Stored records ->
[Start of Attachment]

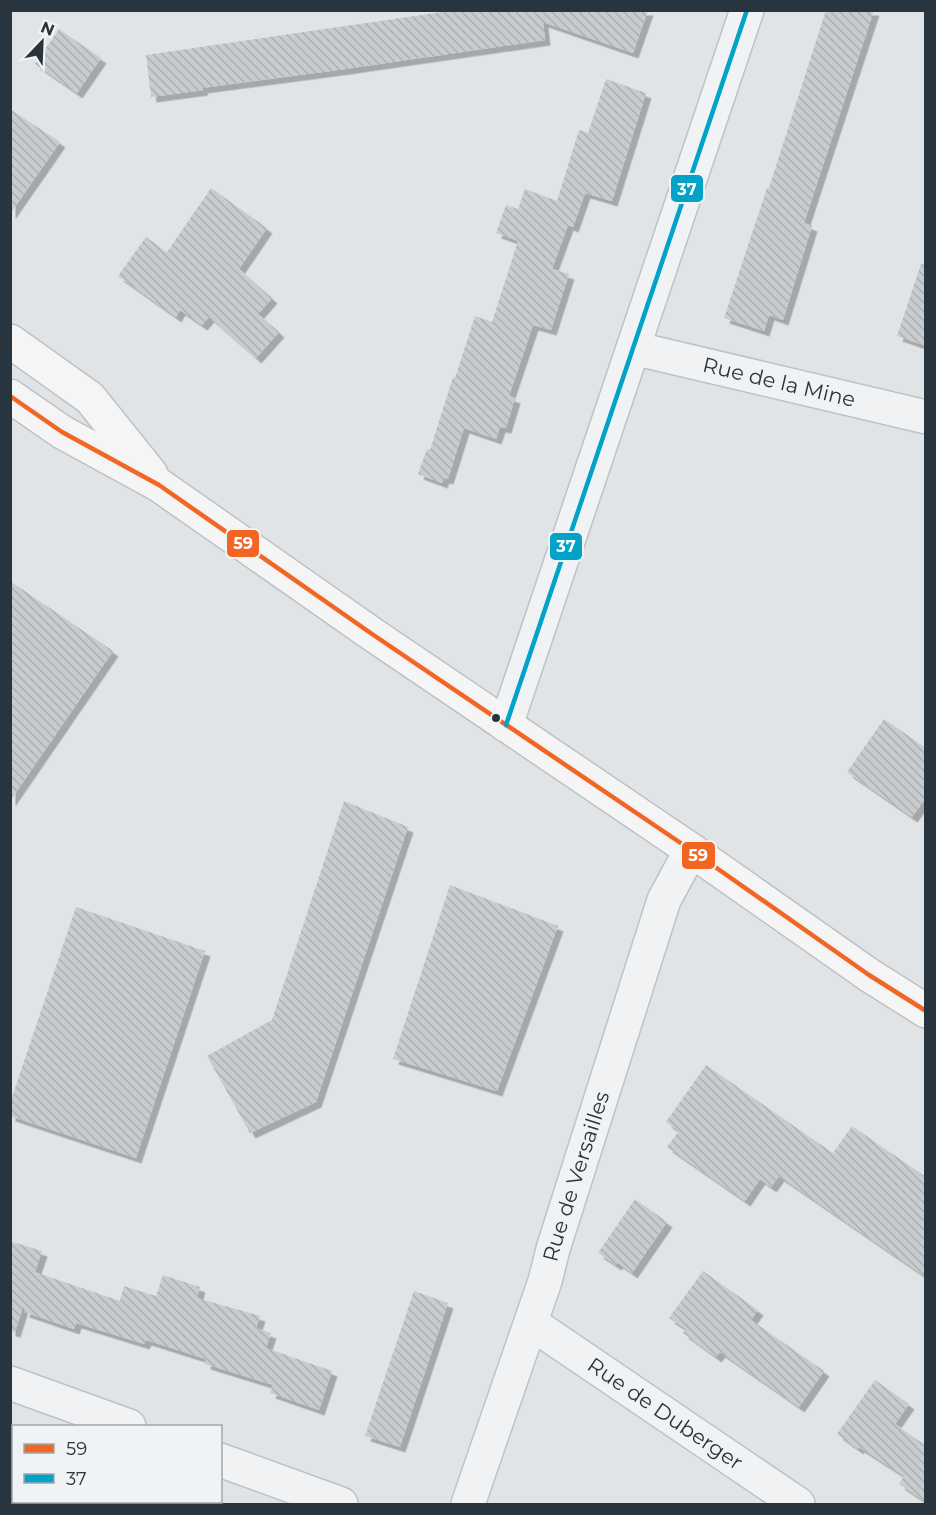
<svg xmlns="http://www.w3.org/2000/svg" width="936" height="1515" font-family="Montserrat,sans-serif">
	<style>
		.building { fill: url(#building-back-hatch); filter: url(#shadow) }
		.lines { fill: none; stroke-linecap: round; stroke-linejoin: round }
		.minor-casing { stroke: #bfc2c4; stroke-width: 36 }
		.major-casing { stroke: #bec1c3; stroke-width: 36 }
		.minor { stroke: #f0f2f3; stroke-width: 33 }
		.major { stroke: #f5f5f6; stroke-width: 33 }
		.bus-1-casing { stroke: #eff3f5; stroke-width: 9 }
		.bus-2-casing { stroke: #eff3f5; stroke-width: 9 }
		.bus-1 { stroke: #f26522; stroke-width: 4.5 }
		.bus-2 { stroke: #02a3c7; stroke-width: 4.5 }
		.bus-dot { fill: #29353e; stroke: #eff3f5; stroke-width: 2 }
		.labels { text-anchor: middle; stroke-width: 4.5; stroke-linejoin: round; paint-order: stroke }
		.street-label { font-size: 21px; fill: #29353e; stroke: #eff3f5 }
		.line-badge { stroke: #eff3f5; stroke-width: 2 }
		.badge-label { font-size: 16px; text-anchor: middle; font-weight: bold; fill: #fff }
	</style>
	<defs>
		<pattern id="building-back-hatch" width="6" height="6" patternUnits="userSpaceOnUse" patternTransform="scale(1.5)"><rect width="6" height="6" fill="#c9ccce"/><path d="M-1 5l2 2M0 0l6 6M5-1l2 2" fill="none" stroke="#adb0b2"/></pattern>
		<filter id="shadow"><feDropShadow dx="5.5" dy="5.5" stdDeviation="0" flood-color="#0004"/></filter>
	</defs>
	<rect width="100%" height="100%" fill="#e1e4e6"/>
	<path class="building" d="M456,10H648L633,53L543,22L545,40L345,69L202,88L203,90L151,97L146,55Z
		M826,10H874L804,223L812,226L783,320L769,315L764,331L724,318L767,188H769Z
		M59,29L101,58L77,93L35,64Z
		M606,79L646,93L612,201L585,193L573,227L568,225L552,269L569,274L551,330L533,325L509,396L515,398L506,428L500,427L496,439L464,428L448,479L444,478L442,483L418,474L427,449L430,450L453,377L455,378L475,316L492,322L518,241L496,233L506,205L518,209L525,189L557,201L579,130L588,133Z
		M10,109L60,142L10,214Z
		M211,188L267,228L239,269L272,298L258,314L279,332L256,358L209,317L202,325L180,310L176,317L118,276L146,237L167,252Z
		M921,264L926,265V346L897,336Z
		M10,581L113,651L10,801Z
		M884,719L926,748V798L912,817L847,772Z
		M344,801L408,827L316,1102L250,1133L207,1056L272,1020Z
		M450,885L558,926L497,1091L393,1059Z
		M76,907L205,951L136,1158L10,1116V1103Z
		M706,1065L833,1153L852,1126L926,1177V1277L779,1176L771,1187L760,1179L745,1201L667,1147L679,1131L666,1122Z
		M635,1199L667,1222L632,1273L618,1263L616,1265L598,1253Z
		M10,1241L42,1251L35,1272L120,1301L124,1286L156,1296L163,1275L200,1287L197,1298L260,1316L256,1328L271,1333L266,1348L332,1371L319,1410L270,1393L273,1385L205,1364L206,1359L146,1340L144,1344L76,1323L74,1329L24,1312L25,1308L23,1307L15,1332L10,1331Z
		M703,1271L758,1310L751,1320L824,1371L799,1407L720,1352L716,1357L683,1333L686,1329L669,1318Z
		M414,1291L448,1303L400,1447L365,1436Z
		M875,1380L909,1404L895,1424L925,1445L926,1444V1502L899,1484L904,1476L859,1447L858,1449L837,1434Z"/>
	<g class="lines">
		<defs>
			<g id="minor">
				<path id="s1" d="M633,348L926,417"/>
				<path d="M506,725L747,10"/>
				<path id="s2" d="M531,1323L798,1504"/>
				<path d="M10,1383L129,1426"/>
				<path d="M220,1460L341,1504"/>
				<path id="s3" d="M468,1504L545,1281L553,1249L664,900L691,850"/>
			</g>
			<path id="major" d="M10,341L90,398L151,474
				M10,396L62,432L159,485L372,634L691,850L869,975L926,1011"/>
		</defs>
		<use href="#minor" class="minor-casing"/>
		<use href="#major" class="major-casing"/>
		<use href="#minor" class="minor"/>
		<use href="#major" class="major"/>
		<defs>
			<path id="bus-1" d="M10,396L62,432L159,485L372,634L691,850L869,975L926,1011"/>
			<path id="bus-2" d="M506,725L747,10"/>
		</defs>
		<use href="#bus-1" class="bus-1-casing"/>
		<use href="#bus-2" class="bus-2-casing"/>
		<use href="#bus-1" class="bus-1"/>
		<use href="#bus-2" class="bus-2"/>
	</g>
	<circle class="bus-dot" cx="496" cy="718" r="5"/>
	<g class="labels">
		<g class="street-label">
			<text dy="7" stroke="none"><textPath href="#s1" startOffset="150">Rue de la Mine</textPath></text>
			<text dy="7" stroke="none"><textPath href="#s3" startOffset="345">Rue de Versailles</textPath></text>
			<text dy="7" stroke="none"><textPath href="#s2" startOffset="162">Rue de Duberger</textPath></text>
		</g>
	</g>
	<g class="line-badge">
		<rect x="670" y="174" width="34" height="29" rx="6" fill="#02a3c7"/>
		<rect x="226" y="529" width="34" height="29" rx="6" fill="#f26522"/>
		<rect x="549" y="532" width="34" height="29" rx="6" fill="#02a3c7"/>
		<rect x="681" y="841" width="35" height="29" rx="6" fill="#f26522"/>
	</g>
	<g class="badge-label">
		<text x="687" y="195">37</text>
		<text x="243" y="549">59</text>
		<text x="566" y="552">37</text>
		<text x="698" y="861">59</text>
	</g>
	<rect width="936" height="1515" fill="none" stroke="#29353e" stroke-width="24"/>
	<rect x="12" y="1425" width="210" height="78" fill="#eff3f5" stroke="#a0a7ac" stroke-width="1.5"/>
	<rect x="24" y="1444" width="30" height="9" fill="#f26522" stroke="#a0a7ac" stroke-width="1.5"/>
	<text x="66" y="1455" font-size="18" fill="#29353e">59</text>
	<rect x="24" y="1474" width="30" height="9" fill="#02a3c7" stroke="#a0a7ac" stroke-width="1.5"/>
	<text x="66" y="1485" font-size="18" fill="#29353e">37</text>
	<g transform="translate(42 42) rotate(23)" stroke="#eff3f5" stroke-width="4.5" paint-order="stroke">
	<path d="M0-4.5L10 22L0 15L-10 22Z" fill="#29353e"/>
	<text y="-9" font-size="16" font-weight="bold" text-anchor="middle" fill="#29353e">N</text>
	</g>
</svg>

[End of Attachment]

Task item ->
List every line above that holds the word "lines".

Worked solution ->
		.lines { fill: none; stroke-linecap: round; stroke-linejoin: round }
	<g class="lines">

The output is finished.